* Quellenauszug *
□ □ □ □

Geschichte

Kurzchronik von Bargen

von Wolfgang Strauß

Bargen, seit 1975 Ortsteil der Gesamtgemeinde Helmstadt-Bargen, ist ein um 600 nach Christus gegründeter Ausbauort der fränkischen Konolisation. Der Zeitpunkt der Besiedelung des Wollenbachtals durch die Franken ist mit dem 1952 entdeckten Gräberfeld und seinen Grabbeigaben belegt.Die erste urkundliche Erwähnung finden wir jedoch erst 792 im Lorscher Codex. Urkunde 2447, Bayrisches Hauptstaatsarchiv HL Mainz 19, fol 154
Die Übersetzung der Urkunde vom 31.Dezember 792:
… ich Hermenher will eine gute Tat vollbringen. Sie ist dem Kloster Lorsch zugedacht. Ich schenke alles was ich in den genannten Gemarkungen … endlich in Bargen alles was ich dort an Hofreiten, Wiesen, Wäldern und Gewässern, besitze und 55 Leibeigene mit ihrem ganzen Eigentum.

Der Ortsname blieb seit der ersten urkundlichen Erwähnung unverändert. Vermutlich ist der Name dem althochdeutschen „parac“= Heuschober zuzuordnen. Am 3.1.1950 wurde vom Präsidenten des Landes Baden das Wappen, „ gespaltenes Schild vorne in Gold ein roter Heuschober, hinten in Rot ein Goldener Schlüssel“, verliehen.
Der Schlüssel (Petersschlüssel ) erinnert an die Zugehörigkeit zum Hochstift Worms.
Von 792 bis 1803 war das Kloster Lorsch bzw. der jeweilige Bischof des Bistums Worms Grundherr über Bargen. Sie besaßen ab 1416 allerdings nur noch die niedrige Gerichts-barkeit. Die Grundherrschaft ließ das Bistum Worms durch Ministeriale ausüben. (zunächst unfreie Beamte, dann entwickelte sich der niedrige Adel, die Edelknechte und Ritter). Die Edelknechte und Ritter von Ehrenberg (Burg Heinsheim) hatten Bargen von 1367 bis 1647 als Lehen.
Die weltlichen Hoheitsrechte d.h. die hohe Rechtssprechung über die Freien,das Steuerer-hebungsrecht und den Heerbann übten von 1416 bis 1803 die Kurfürsten bzw. Pfalzgrafen aus. Bargen befand sich bis zur Bildung der Markgrafschaft Baden im Jahre 1803 ständig im Spannungsfeld zwischen der Territorialherrschaft (Kurpfalz) und den Ortsherren (Bistum Worms).
Die Einwohnerzahl von Bargen kann bis zum Ende des 18.Jahrhunderts nur vermutet werden. Über die Zinsbüchern der Ehrenberger von 1580 können wir auf etwa 200 bis 300 Bargener schließen. In der geographisch-historischen Beschreibung der Kurfürstlichen Pfalz sind 1786 für Bargen 501 Einwohner genannt. Nachdem 1806 Baden zum Großherzogtum aufgestiegen war, wurden in einer Volkszählung 681 Bargener gezählt. (183 katholisch, lutherisch 489, reformiert 9). Einen vorläufigen Höchststand erreichte man 1852 mit 789 Einwohner.

□ □ □ □

* Material zur Prüfung *
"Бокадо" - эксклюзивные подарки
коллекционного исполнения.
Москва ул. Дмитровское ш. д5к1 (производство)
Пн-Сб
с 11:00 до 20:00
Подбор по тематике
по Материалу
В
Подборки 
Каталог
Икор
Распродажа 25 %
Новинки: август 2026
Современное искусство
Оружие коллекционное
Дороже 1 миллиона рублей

□ □ □ □

* Arbeitsaufträge *
(1) Zählen Sie auf, was Hermenher laut der Übersetzung der Urkunde in der Kurzchronik in Bargen an das Kloster Lorsch verschenkt.
(2) Prüfen Sie anhand der Kurzchronik, ob die folgenden Aussagen zutreffen, und belegen Sie jede Antwort mit dem entscheidenden Wortlaut: (a) Das Wappen wurde vom Präsidenten des Landes Baden verliehen. (b) Die Ritter von Ehrenberg hatten Bargen bis 1803 als Lehen. (c) Der Ortsname hat sich seit der ersten urkundlichen Erwähnung mehrfach geändert.
Das Material hat mit der Kurzchronik nichts zu tun.

* Lösungen *
(1) Hofreiten, Wiesen, Wälder, Gewässer sowie 55 Leibeigene mit ihrem ganzen Eigentum.

(2)
(a) Ja: „Am 3.1.1950 wurde vom Präsidenten des Landes Baden das Wappen, „ gespaltenes Schild vorne in Gold ein roter Heuschober, hinten in Rot ein Goldener Schlüssel“, verliehen.“
(b) Nein: „Die Edelknechte und Ritter von Ehrenberg (Burg Heinsheim) hatten Bargen von 1367 bis 1647 als Lehen.“
(c) Nein: „Der Ortsname blieb seit der ersten urkundlichen Erwähnung unverändert.“